### TASK TO CARRY OUT
Each record below needs to be set down again exactly.

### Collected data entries
···

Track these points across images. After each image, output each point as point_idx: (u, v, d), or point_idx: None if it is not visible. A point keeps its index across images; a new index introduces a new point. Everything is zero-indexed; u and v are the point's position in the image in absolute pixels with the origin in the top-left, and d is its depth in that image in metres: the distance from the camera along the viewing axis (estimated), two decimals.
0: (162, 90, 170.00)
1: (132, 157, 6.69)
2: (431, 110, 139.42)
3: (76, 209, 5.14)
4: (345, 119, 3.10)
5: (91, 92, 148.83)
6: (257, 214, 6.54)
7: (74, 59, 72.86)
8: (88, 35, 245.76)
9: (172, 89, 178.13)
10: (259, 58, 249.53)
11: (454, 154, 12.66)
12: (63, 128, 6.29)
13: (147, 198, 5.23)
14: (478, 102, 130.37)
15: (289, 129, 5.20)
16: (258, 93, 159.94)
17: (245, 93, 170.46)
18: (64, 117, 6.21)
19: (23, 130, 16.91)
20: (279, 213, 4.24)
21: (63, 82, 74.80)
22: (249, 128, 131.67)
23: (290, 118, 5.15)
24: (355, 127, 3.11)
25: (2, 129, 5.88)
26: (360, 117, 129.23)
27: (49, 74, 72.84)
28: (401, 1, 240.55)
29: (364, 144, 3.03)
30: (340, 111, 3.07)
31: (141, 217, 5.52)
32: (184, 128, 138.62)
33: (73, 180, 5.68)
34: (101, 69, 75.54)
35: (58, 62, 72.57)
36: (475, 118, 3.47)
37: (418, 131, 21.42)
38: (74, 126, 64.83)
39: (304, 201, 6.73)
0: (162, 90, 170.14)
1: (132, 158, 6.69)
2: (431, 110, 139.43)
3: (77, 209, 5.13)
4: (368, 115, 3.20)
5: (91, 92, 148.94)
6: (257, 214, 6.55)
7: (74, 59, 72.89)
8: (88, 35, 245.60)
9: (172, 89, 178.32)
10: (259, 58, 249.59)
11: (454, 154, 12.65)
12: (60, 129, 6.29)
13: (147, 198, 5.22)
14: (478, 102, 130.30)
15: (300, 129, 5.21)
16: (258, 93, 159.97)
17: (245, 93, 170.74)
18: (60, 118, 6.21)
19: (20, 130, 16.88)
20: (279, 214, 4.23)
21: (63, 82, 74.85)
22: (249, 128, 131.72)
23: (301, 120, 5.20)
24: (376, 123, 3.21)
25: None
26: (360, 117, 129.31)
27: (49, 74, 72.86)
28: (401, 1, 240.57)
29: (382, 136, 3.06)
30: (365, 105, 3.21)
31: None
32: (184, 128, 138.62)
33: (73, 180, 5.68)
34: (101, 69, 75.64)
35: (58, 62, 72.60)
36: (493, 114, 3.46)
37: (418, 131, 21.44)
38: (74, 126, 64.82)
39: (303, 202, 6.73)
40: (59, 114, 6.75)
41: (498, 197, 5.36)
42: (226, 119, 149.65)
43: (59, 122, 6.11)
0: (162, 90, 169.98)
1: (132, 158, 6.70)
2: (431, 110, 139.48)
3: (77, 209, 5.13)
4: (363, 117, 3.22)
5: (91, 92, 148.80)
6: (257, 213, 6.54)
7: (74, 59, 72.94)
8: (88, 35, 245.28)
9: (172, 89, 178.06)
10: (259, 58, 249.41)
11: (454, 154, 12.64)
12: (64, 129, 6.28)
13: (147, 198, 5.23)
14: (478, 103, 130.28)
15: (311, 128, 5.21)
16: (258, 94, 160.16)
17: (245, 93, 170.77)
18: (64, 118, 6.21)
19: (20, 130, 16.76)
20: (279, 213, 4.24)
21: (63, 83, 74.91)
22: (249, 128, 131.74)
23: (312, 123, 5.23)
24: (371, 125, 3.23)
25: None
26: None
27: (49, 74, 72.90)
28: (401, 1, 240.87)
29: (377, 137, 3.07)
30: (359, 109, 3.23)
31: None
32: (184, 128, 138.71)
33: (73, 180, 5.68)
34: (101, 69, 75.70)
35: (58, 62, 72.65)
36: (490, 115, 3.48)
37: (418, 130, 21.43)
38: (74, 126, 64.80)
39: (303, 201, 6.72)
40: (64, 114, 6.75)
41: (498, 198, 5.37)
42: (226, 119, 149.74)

···

### RESPONSE
Track these points across images. After each image, output each point as point_idx: (u, v, d), or point_idx: None if it is not visible. A point keeps its index across images; a new index introduces a new point. Everything is zero-indexed; u and v are the point's position in the image in absolute pixels with the origin in the top-left, and d is its depth in that image in metres: the distance from the camera along the viewing axis (estimated), two decimals.
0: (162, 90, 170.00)
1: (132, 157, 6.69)
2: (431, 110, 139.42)
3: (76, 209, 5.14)
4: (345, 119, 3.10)
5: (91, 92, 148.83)
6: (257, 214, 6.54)
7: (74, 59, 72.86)
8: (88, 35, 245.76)
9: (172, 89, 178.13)
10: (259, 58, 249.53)
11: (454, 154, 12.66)
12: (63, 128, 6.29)
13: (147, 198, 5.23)
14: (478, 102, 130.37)
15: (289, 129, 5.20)
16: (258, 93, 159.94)
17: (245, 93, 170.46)
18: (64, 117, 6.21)
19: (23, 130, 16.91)
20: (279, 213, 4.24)
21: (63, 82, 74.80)
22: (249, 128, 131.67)
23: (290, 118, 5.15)
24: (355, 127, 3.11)
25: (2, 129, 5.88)
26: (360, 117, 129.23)
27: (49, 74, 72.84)
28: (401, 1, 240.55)
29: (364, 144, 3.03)
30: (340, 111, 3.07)
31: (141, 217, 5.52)
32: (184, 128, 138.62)
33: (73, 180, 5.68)
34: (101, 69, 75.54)
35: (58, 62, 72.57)
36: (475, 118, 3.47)
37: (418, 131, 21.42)
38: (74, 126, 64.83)
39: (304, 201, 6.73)
0: (162, 90, 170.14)
1: (132, 158, 6.69)
2: (431, 110, 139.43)
3: (77, 209, 5.13)
4: (368, 115, 3.20)
5: (91, 92, 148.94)
6: (257, 214, 6.55)
7: (74, 59, 72.89)
8: (88, 35, 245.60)
9: (172, 89, 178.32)
10: (259, 58, 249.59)
11: (454, 154, 12.65)
12: (60, 129, 6.29)
13: (147, 198, 5.22)
14: (478, 102, 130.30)
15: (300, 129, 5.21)
16: (258, 93, 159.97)
17: (245, 93, 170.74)
18: (60, 118, 6.21)
19: (20, 130, 16.88)
20: (279, 214, 4.23)
21: (63, 82, 74.85)
22: (249, 128, 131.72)
23: (301, 120, 5.20)
24: (376, 123, 3.21)
25: None
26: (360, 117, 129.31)
27: (49, 74, 72.86)
28: (401, 1, 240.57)
29: (382, 136, 3.06)
30: (365, 105, 3.21)
31: None
32: (184, 128, 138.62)
33: (73, 180, 5.68)
34: (101, 69, 75.64)
35: (58, 62, 72.60)
36: (493, 114, 3.46)
37: (418, 131, 21.44)
38: (74, 126, 64.82)
39: (303, 202, 6.73)
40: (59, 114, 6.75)
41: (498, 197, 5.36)
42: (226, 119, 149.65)
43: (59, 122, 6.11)
0: (162, 90, 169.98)
1: (132, 158, 6.70)
2: (431, 110, 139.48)
3: (77, 209, 5.13)
4: (363, 117, 3.22)
5: (91, 92, 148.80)
6: (257, 213, 6.54)
7: (74, 59, 72.94)
8: (88, 35, 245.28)
9: (172, 89, 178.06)
10: (259, 58, 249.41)
11: (454, 154, 12.64)
12: (64, 129, 6.28)
13: (147, 198, 5.23)
14: (478, 103, 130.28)
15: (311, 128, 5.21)
16: (258, 94, 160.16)
17: (245, 93, 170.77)
18: (64, 118, 6.21)
19: (20, 130, 16.76)
20: (279, 213, 4.24)
21: (63, 83, 74.91)
22: (249, 128, 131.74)
23: (312, 123, 5.23)
24: (371, 125, 3.23)
25: None
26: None
27: (49, 74, 72.90)
28: (401, 1, 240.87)
29: (377, 137, 3.07)
30: (359, 109, 3.23)
31: None
32: (184, 128, 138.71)
33: (73, 180, 5.68)
34: (101, 69, 75.70)
35: (58, 62, 72.65)
36: (490, 115, 3.48)
37: (418, 130, 21.43)
38: (74, 126, 64.80)
39: (303, 201, 6.72)
40: (64, 114, 6.75)
41: (498, 198, 5.37)
42: (226, 119, 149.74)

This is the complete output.